Michael Herr dejó de existir la pasada semana. También había dejado de escribir los últimos años de su vida después de convertirse en devoto del budismo. Claro que no siempre fue así, hubo un tiempo en que no sólo aspiraba a la grandeza literaria. Quería, además, ser el autor del mejor libro bélico de la historia, como testigo en primera fila de lo que sucedía, viendo pasar cadáveres por delante de sus narices en medio de espantosos y atronadores granizados de metralla.

No era un periodista corriente sujeto a los datos de última hora y las odiosas entregas, pretendía rastrear las corrientes ocultas, los ángulos subterráneos de las historias que iba contando para "Esquire", la publicación que lo hizo embajador plenipotenciario en Vietnam durante una de las guerras más absurdas y atroces del siglo XX. Como él mismo escribió, el periodismo convencional no podía mostrar la naturaleza de la guerra del mismo modo que las armas convencionales tampoco eran capaces de ganarla. Todo lo que podían hacer los periódicos y las publicaciones semanales con su relato ahormado era dedicarse a observar el suceso más trascendental de la década en Estados Unidos y convertirlo en un pudín de noticias; echar mano de los datos obvios e irrefutables para reconstruirlos de forma ineficaz y misteriosa ante los americanos que estaban empezando a cansarse de leer siempre lo mismo. Él utilizó otros métodos para narrar desde el punto de vista del superviviente, en medio de un fuego cruzado, la nueva secuencia que se abría tras la ofensiva del Tet, con casi dos millares de soldados del Viet Cong tomando posiciones en Saigón. Había una disonancia cognitiva de despacho de agencia con oficina en la capital vietnamita que le horrorizaba. "Hay dos Vietnams, el que me tiene hasta el culo y está aquí mismo, y el que perciben en Estados Unidos esas personas que nunca han estado aquí. Son mutuamente excluyentes", escribió.
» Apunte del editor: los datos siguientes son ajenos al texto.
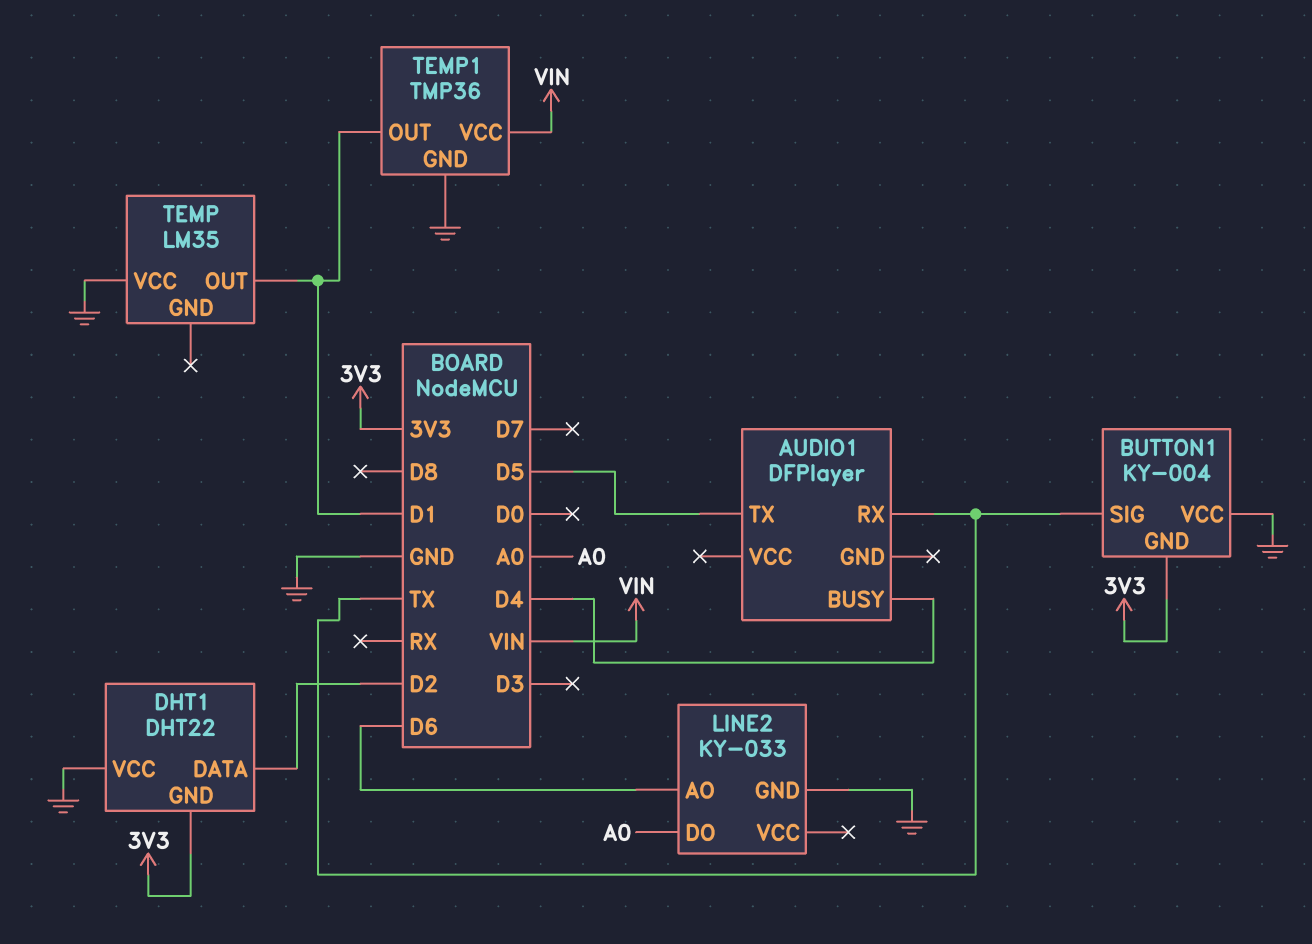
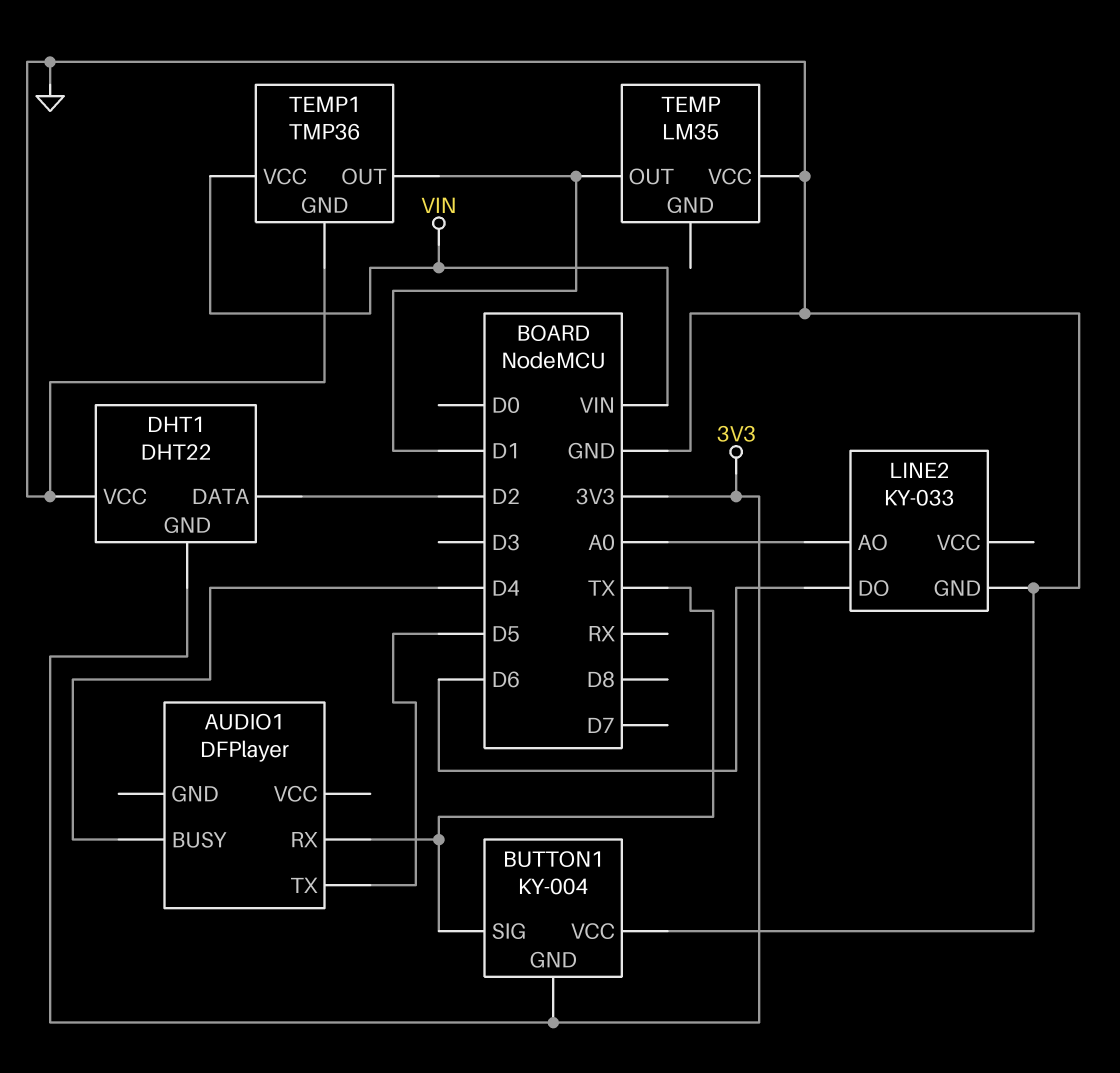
LINE2 pin AO: D6 -> A0
LINE2 pin DO: A0 -> D6

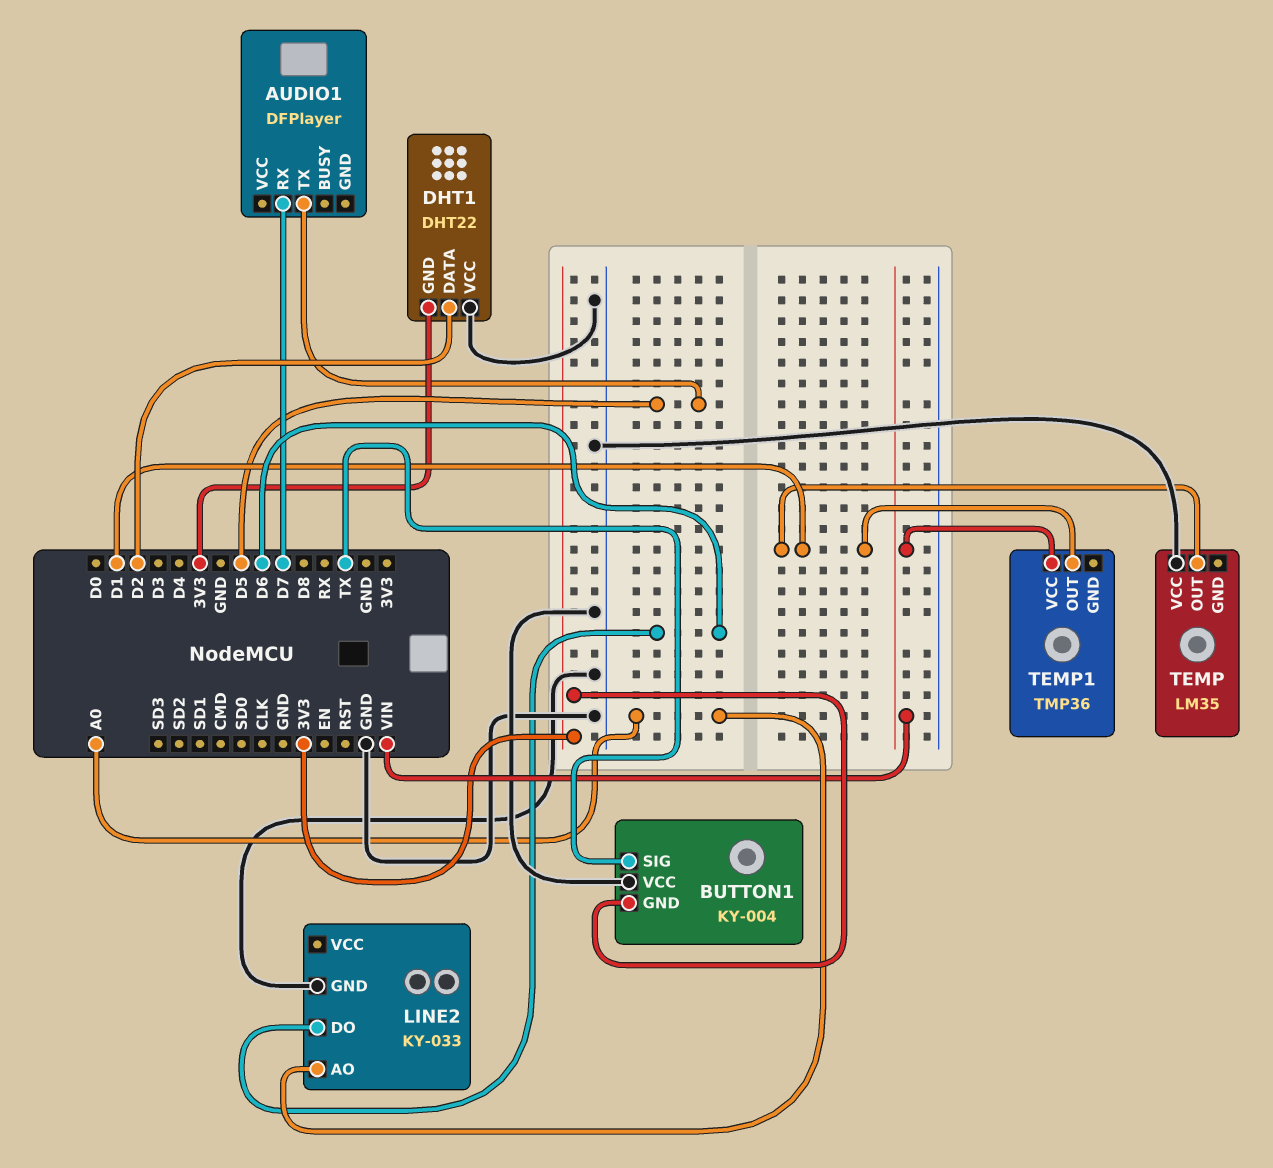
AUDIO1 pin BUSY: D4 -> none
AUDIO1 pin RX: TX -> D7
TEMP1 pin GND: GND -> none

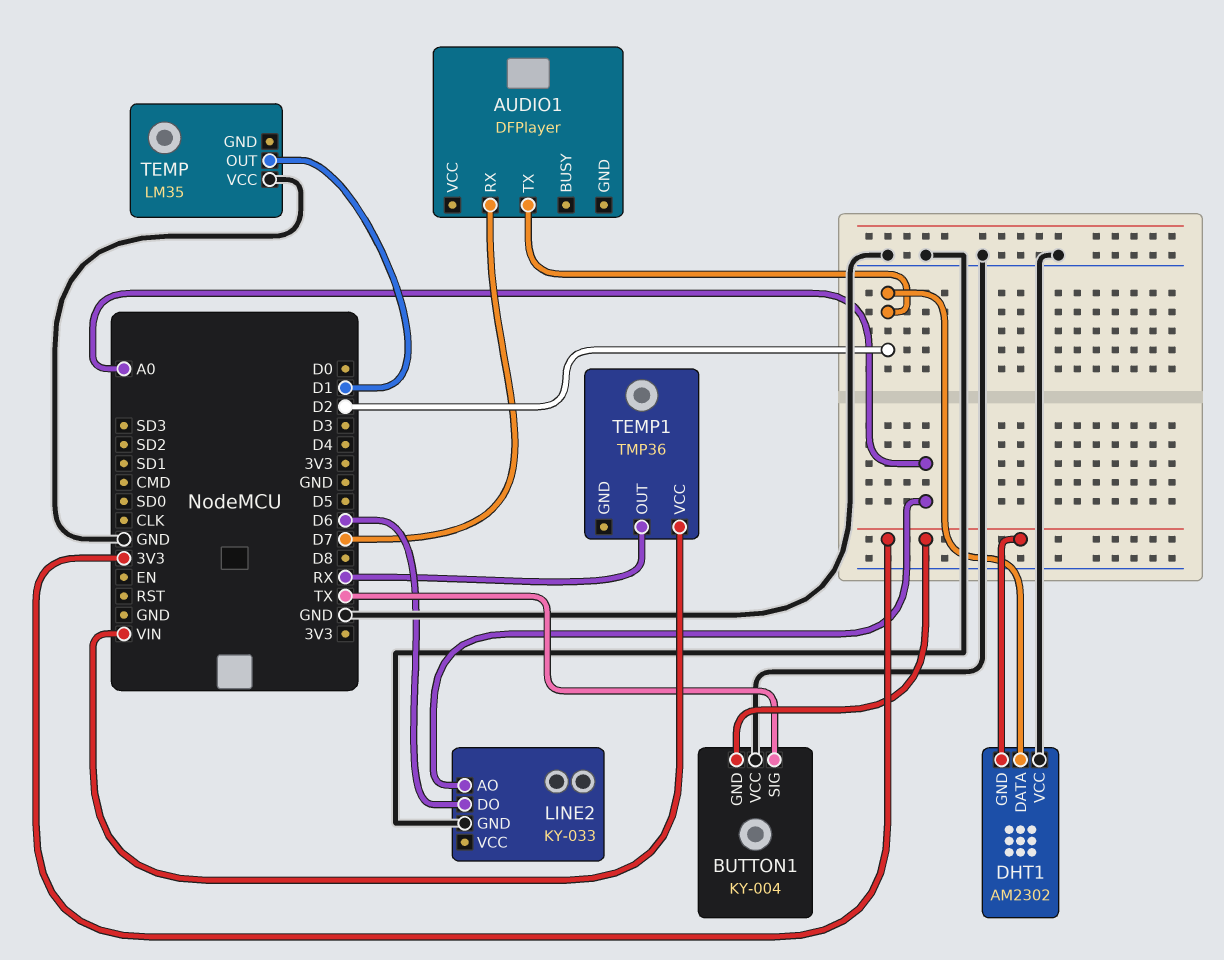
AUDIO1 pin TX: D5 -> D2
DHT1: DHT22 -> AM2302
TEMP1 pin OUT: D1 -> RX

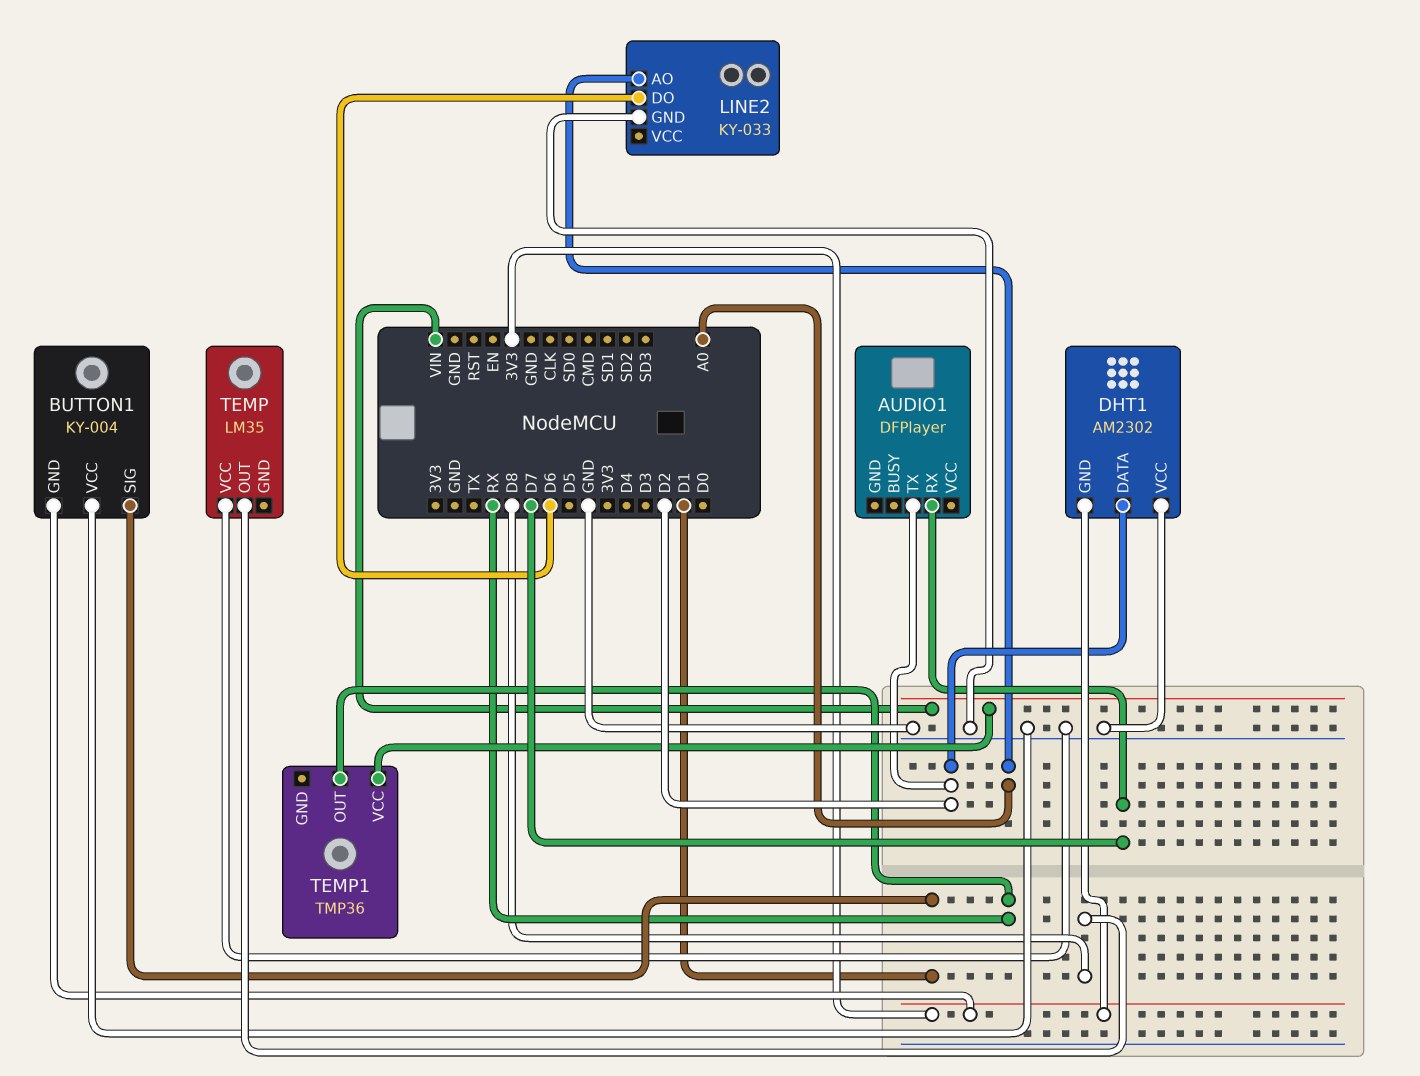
BUTTON1 pin SIG: TX -> D1
TEMP pin OUT: D1 -> D8

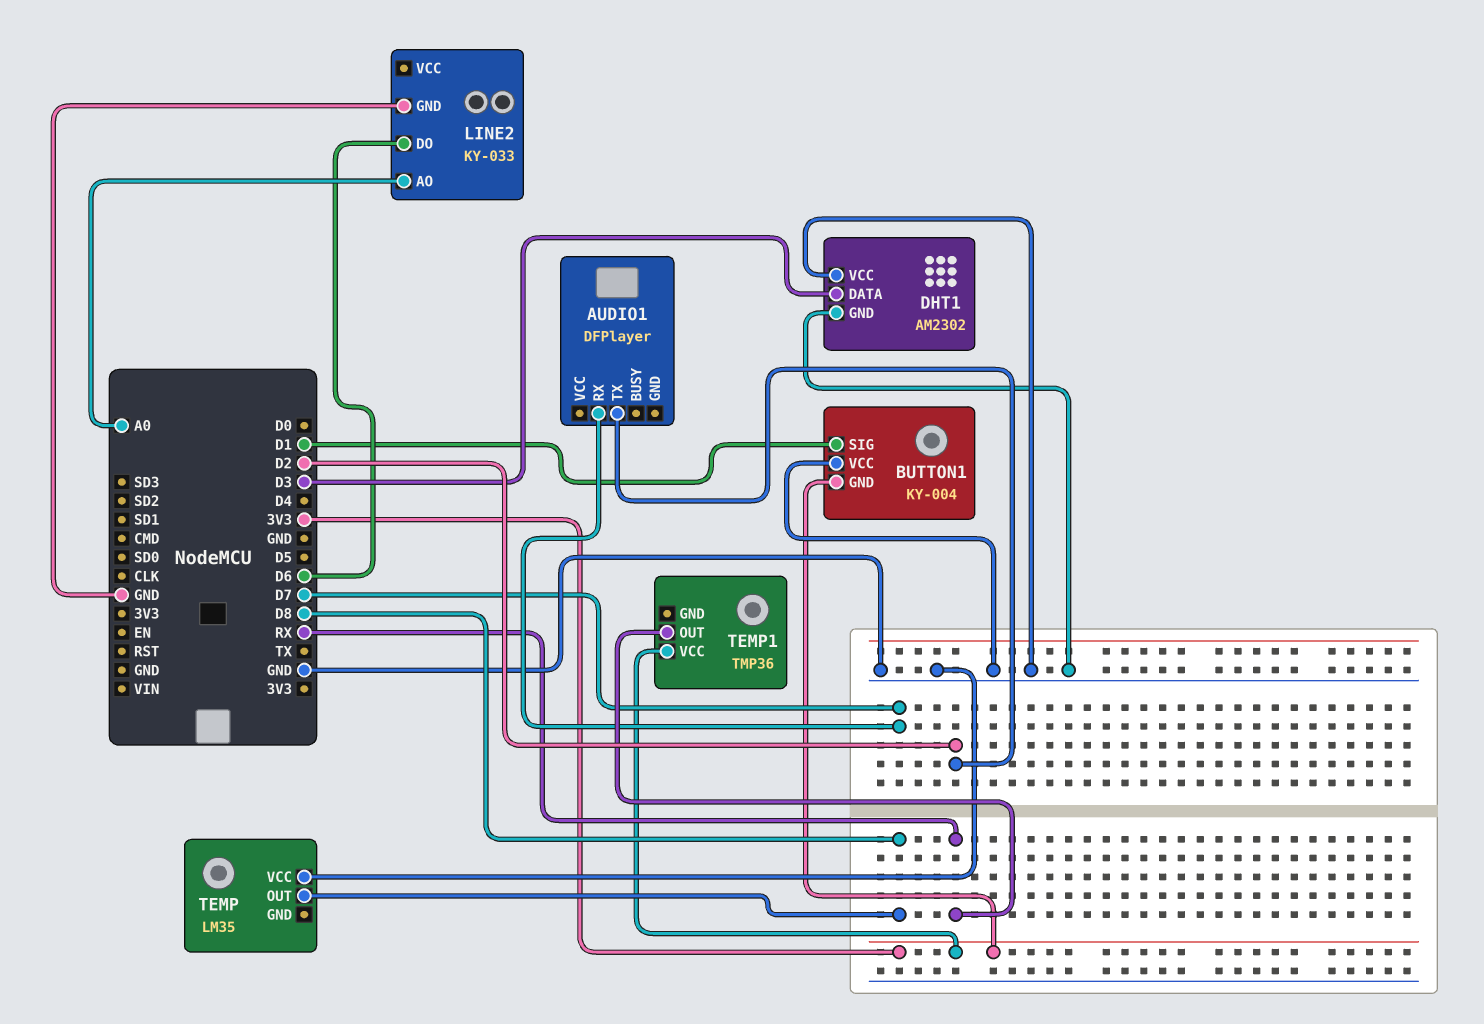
DHT1 pin DATA: D2 -> D3
DHT1 pin GND: 3V3 -> GND
TEMP1 pin VCC: VIN -> 3V3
Herr quería escribir de la guerra para entender el horror. Nadie reflejó como él la histeria de los soldados, su forma de expresarse alucinada. Pegaba la oreja para escuchar lo que le contaban aquellos desgraciados, y también tenía tiempo para teorizar sobre el desastre. Vietnam era de los escritores. Una especie de virus se había inoculado en la piel de algunos corresponsales dispuestos a jugarse el pellejo. En la primera gran guerra rockera, Tim Page, Sean Flynn y Rick Merron, tres jóvenes fotógrafos, entraban y salían del frente de combate galopando sobre sus potentes motos Honda. El segundo de ellos, hijo de Errol Flynn, desapareció en la selva de Camboya en 1970; en compañía del periodista de la CBS Dana Stone. Después serían presumiblemente asesinados por guerrilleros del Jemer Rojo. Algunos compañeros suyos, como es el caso de Page, los buscaron infructuosamente tras la caída del régimen de Pol Pot a principios de la década de los noventa. La madre de Flynn, la actriz Lili Damita, gastó enormes cantidades de dinero en expediciones para dar con su hijo.

Todos ellos formaban parte de aquel grupo de corresponsales que tenían como una especie de himno la canción de los Mothers of Invention, "Trouble everyday", en las largas veladas nocturnas de Saigón que tan bien relata Michael Herr en "Dispatches". Cuando se despidieron en el aeropuerto de Tan Son Nhut, Flynn le dijo a Herr: "Ahora no vayas a mearlo todo en cócteles y fiestas". Y Tim Page le regaló una bolita de opio para que se la comiera en el viaje de vuelta y soñara pirado por Wake, Honolulú, San Francisco hasta llegar a Nueva York.

Herr, el periodista que describió para la revista "Esquire" los sorbos infernales del Apocalipsis durante la feroz ofensiva del Tet, en 1968, tenía 29 años cuando regresó a Estados Unidos como un Rip van Winkle cualquiera, convencido de que la guerra sólo tenía un medio de quitarte el dolor rápidamente. Se cansó de repetir: "Vietnam fue lo que tuvimos en vez de una infancia feliz". Tras una larga depresión, colaboró con Stanley Kubrick en el guión de "La chaqueta metálica". En su estremecedora crónica para la revista "Esquire" dejó claro que odiar la guerra no significa odiar a aquellos atrapados en ella. El elogio fue casi unánime para este texto abrasador, un retrato definitivo sobre la experiencia americana en Vietnam. John Le Carré lo describió como el mejor libro que había leído sobre los hombres y la guerra de nuestro tiempo.